Last May in Tokyo, Mount Holyoke religion professor Tadanori Yamashita received the Order of the Sacred Treasure for promoting Japanese culture in a foreign country. He met with Emperor Akihito at a reception at the imperial palace following the award ceremony. The emperor bestows this high honor based on the recommendations of the Japanese cabinet.
Erica Spector '04 participated in a roundtable in New York City with Vice President Al Gore and his daughter Karenna Gore Schiff in September. The group discussed issues affecting young people.
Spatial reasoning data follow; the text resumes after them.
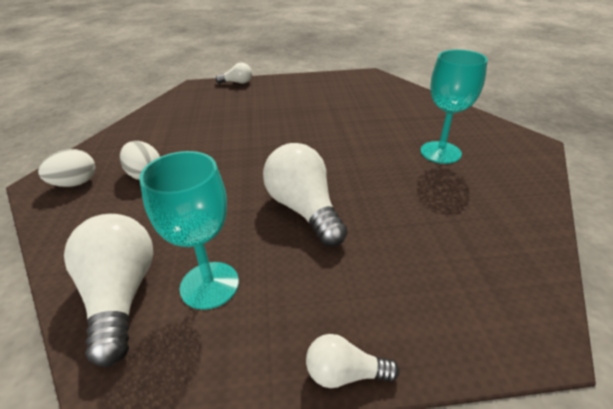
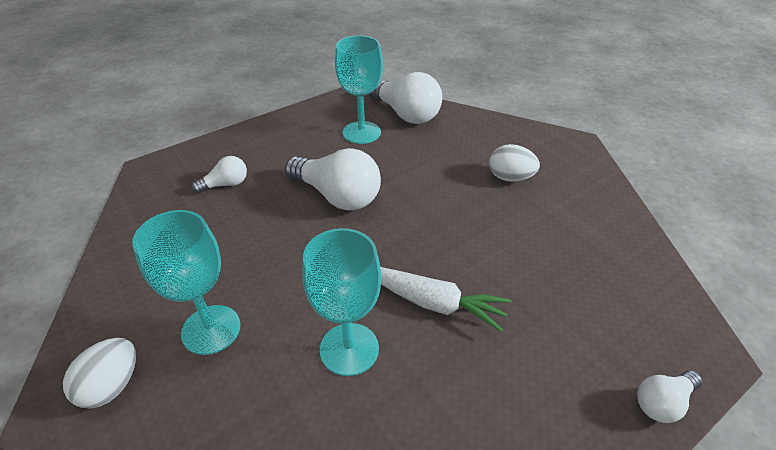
camera: 150 degrees right, 5 degrees up
white egg [38,149,96,187] -> white egg moved to [63,338,136,409]
white light bulb [306,334,399,388] -> white light bulb moved to [191,156,247,193]
none -> turquoise goblet [302,228,382,376]
none -> white carrot [380,267,511,332]

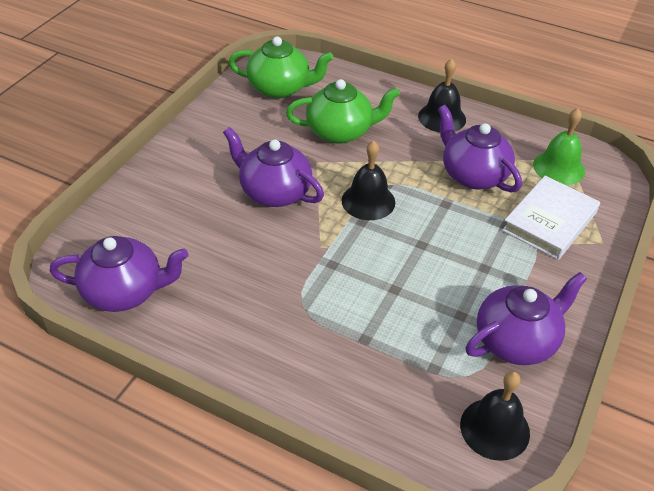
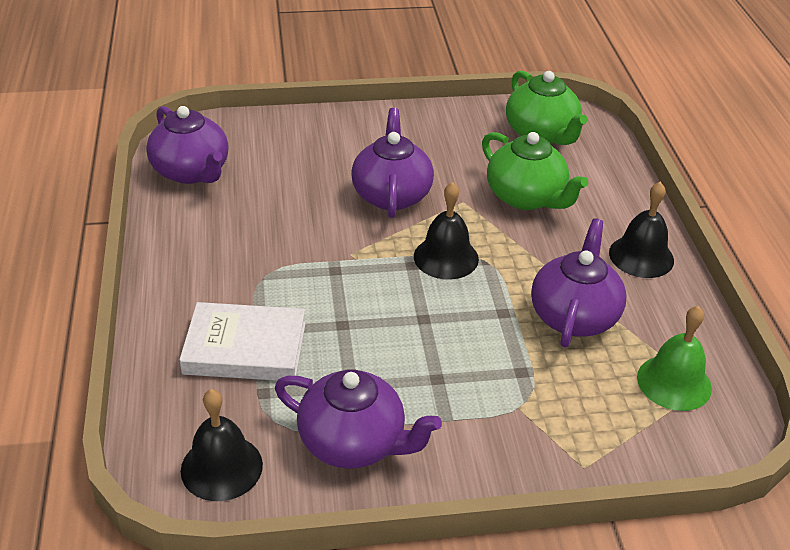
camera: 55 degrees right, 5 degrees down
white book [502,176,600,260] -> white book moved to [179,302,306,381]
In July, Howard Hughes Medical Institute awarded the College a four-year $1 million grant for biological sciences education. The grant will enable Mount Holyoke to continue its Hughes Scholars program of summer research for first-year students; to appoint a new faculty member in biomechanics or computational biology; and to incorporate a new focus on quantitative analysis, biomechanics, and mathematical modeling into the biology curriculum.
The September/October issue of Sports Illustrated for Women included a guide to top colleges for women athletes. Mount Holyoke was rated number one in the category of women's schools.
Frances Perkins Scholar Elizabeth (Lisa) Bedoya and Stacey Pulmano '04 were named Bill Gates Millennium Scholars. They are among 4,000 high-achieving students from low-income, minority families, chosen from more than 60,000 nominees nationwide, to receive the scholarships, which are funded by a grant from the Bill and Melinda Gates Foundation.